3,3 millones de hectáreas afectadas y 50 viviendas consumidas por el fuego
Se declara una situación de emergencia en el país debido a los devastadores incendios forestales que han afectado el norte paceño y Beni, dejando una estela de destrucción en al menos 50 comunidades indígenas y campesinas. Las llamas han consumido casas, tomas de agua, animales y sembradíos, generando una crisis humanitaria sin precedentes.
El alcalde de Rurrenabaque, Elías Barrientos, describe el fuego como "implacable", causando daños severos a la vivienda, la producción y la población. La magnitud de la destrucción ha llevado a una movilización conjunta de municipios y dirigentes indígenas para realizar relevamientos y brindar asistencia a los afectados.
Datos preliminares indican que al menos 50 comunidades resultaron directamente afectadas, con aproximadamente medio centenar de viviendas reducidas a cenizas en municipios de Beni y el norte paceño, las áreas más golpeadas por los incendios. Según la Autoridad de Fiscalización y Control Social de Bosques y Tierra (ABT), se estima que 3.372.369 hectáreas han sido afectadas en todo el país, con 1.107.513 hectáreas afectadas en bosques.
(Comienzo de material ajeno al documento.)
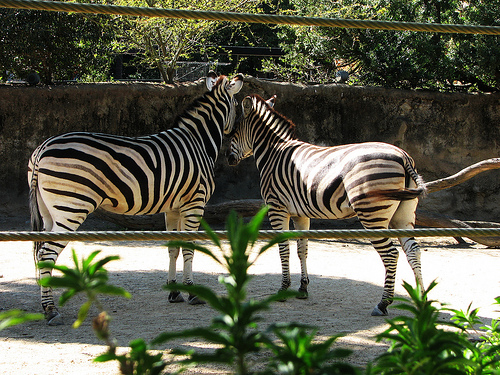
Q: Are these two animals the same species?
A: Yes, all the animals are zebras.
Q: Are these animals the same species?
A: Yes, all the animals are zebras.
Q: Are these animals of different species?
A: No, all the animals are zebras.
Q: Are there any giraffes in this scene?
A: No, there are no giraffes.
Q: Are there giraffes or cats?
A: No, there are no giraffes or cats.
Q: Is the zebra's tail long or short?
A: The tail is long.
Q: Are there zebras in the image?
A: Yes, there is a zebra.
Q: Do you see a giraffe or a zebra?
A: Yes, there is a zebra.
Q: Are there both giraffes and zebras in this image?
A: No, there is a zebra but no giraffes.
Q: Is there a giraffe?
A: No, there are no giraffes.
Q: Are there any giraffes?
A: No, there are no giraffes.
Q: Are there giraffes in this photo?
A: No, there are no giraffes.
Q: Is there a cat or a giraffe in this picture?
A: No, there are no giraffes or cats.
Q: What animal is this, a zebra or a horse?
A: This is a zebra.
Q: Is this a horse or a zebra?
A: This is a zebra.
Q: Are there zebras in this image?
A: Yes, there is a zebra.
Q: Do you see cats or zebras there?
A: Yes, there is a zebra.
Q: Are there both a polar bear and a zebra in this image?
A: No, there is a zebra but no polar bears.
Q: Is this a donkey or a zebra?
A: This is a zebra.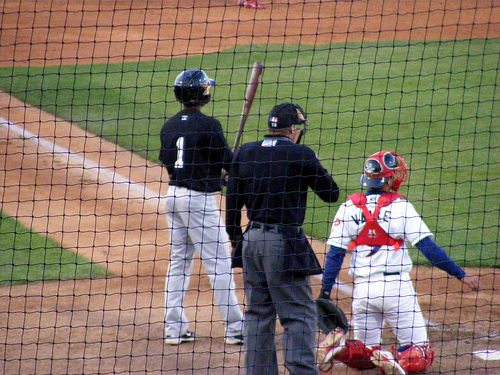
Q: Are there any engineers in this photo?
A: No, there are no engineers.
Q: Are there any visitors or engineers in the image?
A: No, there are no engineers or visitors.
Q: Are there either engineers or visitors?
A: No, there are no engineers or visitors.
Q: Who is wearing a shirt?
A: The man is wearing a shirt.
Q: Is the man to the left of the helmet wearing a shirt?
A: Yes, the man is wearing a shirt.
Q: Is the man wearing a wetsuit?
A: No, the man is wearing a shirt.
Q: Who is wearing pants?
A: The man is wearing pants.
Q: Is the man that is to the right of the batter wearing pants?
A: Yes, the man is wearing pants.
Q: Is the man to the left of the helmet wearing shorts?
A: No, the man is wearing pants.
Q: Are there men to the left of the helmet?
A: Yes, there is a man to the left of the helmet.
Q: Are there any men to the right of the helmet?
A: No, the man is to the left of the helmet.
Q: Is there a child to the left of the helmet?
A: No, there is a man to the left of the helmet.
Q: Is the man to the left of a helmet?
A: Yes, the man is to the left of a helmet.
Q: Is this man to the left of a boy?
A: No, the man is to the left of a helmet.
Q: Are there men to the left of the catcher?
A: Yes, there is a man to the left of the catcher.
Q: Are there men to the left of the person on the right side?
A: Yes, there is a man to the left of the catcher.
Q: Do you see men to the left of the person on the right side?
A: Yes, there is a man to the left of the catcher.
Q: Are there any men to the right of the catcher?
A: No, the man is to the left of the catcher.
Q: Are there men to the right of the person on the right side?
A: No, the man is to the left of the catcher.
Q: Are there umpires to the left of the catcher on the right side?
A: No, there is a man to the left of the catcher.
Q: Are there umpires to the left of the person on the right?
A: No, there is a man to the left of the catcher.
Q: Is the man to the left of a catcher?
A: Yes, the man is to the left of a catcher.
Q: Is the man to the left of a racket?
A: No, the man is to the left of a catcher.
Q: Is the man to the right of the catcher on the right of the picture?
A: No, the man is to the left of the catcher.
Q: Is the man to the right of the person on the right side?
A: No, the man is to the left of the catcher.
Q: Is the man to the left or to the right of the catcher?
A: The man is to the left of the catcher.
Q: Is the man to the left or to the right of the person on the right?
A: The man is to the left of the catcher.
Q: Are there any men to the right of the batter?
A: Yes, there is a man to the right of the batter.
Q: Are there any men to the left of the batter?
A: No, the man is to the right of the batter.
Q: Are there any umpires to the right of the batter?
A: No, there is a man to the right of the batter.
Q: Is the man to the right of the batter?
A: Yes, the man is to the right of the batter.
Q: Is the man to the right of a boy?
A: No, the man is to the right of the batter.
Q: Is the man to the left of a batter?
A: No, the man is to the right of a batter.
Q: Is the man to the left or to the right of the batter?
A: The man is to the right of the batter.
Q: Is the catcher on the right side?
A: Yes, the catcher is on the right of the image.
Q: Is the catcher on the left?
A: No, the catcher is on the right of the image.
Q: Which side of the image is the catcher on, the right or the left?
A: The catcher is on the right of the image.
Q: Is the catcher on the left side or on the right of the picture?
A: The catcher is on the right of the image.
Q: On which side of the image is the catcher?
A: The catcher is on the right of the image.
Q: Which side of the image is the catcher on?
A: The catcher is on the right of the image.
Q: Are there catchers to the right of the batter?
A: Yes, there is a catcher to the right of the batter.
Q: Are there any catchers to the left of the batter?
A: No, the catcher is to the right of the batter.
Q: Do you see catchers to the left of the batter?
A: No, the catcher is to the right of the batter.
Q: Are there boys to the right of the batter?
A: No, there is a catcher to the right of the batter.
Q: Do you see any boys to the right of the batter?
A: No, there is a catcher to the right of the batter.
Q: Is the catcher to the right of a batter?
A: Yes, the catcher is to the right of a batter.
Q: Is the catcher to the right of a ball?
A: No, the catcher is to the right of a batter.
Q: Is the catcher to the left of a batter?
A: No, the catcher is to the right of a batter.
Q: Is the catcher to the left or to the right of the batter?
A: The catcher is to the right of the batter.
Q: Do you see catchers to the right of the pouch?
A: Yes, there is a catcher to the right of the pouch.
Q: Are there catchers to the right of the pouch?
A: Yes, there is a catcher to the right of the pouch.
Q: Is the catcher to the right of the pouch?
A: Yes, the catcher is to the right of the pouch.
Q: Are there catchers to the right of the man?
A: Yes, there is a catcher to the right of the man.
En Beni, el departamento con el 70% de las hectáreas quemadas, se han contabilizado al menos 30 comunidades afectadas y unas 30 viviendas devastadas. A pesar de los esfuerzos intensos de los comunarios, las llamas han alcanzado fuentes de agua, viviendas, animales, chacos y sembradíos.
En Rurrenabaque, al menos una decena de comunidades han sufrido daños significativos. En Carmen Florida, las tuberías de las tomas de agua fueron alcanzadas por las llamas, dejando a la comunidad sin acceso al vital recurso durante una semana. Pérdidas de cultivos y animales también se registran en comunidades como Santa Rosita, Asunción de Quiquibey, Nuevo Amanecer, San Pablo, San Silvestre y Pampa Porteña.
La comunidad de Retiro, en el municipio de San Ignacio de Moxos, ha perdido al menos cinco viviendas debido a la propagación de las llamas. En San Borja, se informa la pérdida de 24 casas en comunidades indígenas y campesinas como El Carmen del Yacuma, Pachigual, Santa Anita y Tacuaral del Matto, afectando a más de 200 de las 320 comunidades en la región.
La situación es desoladora, con animales calcinados, cultivos y pertenencias consumidas por el fuego. La Alcaldía de San Borja estima que alrededor de 3.000 familias han sido afectadas, con más de 200 comunidades sufriendo pérdidas. Se hace un llamado a la solidaridad nacional e internacional para abordar esta emergencia y brindar apoyo a las comunidades afectadas en esta difícil situación. Se proporcionarán actualizaciones regulares a medida que se desarrolle la respuesta a esta crisis.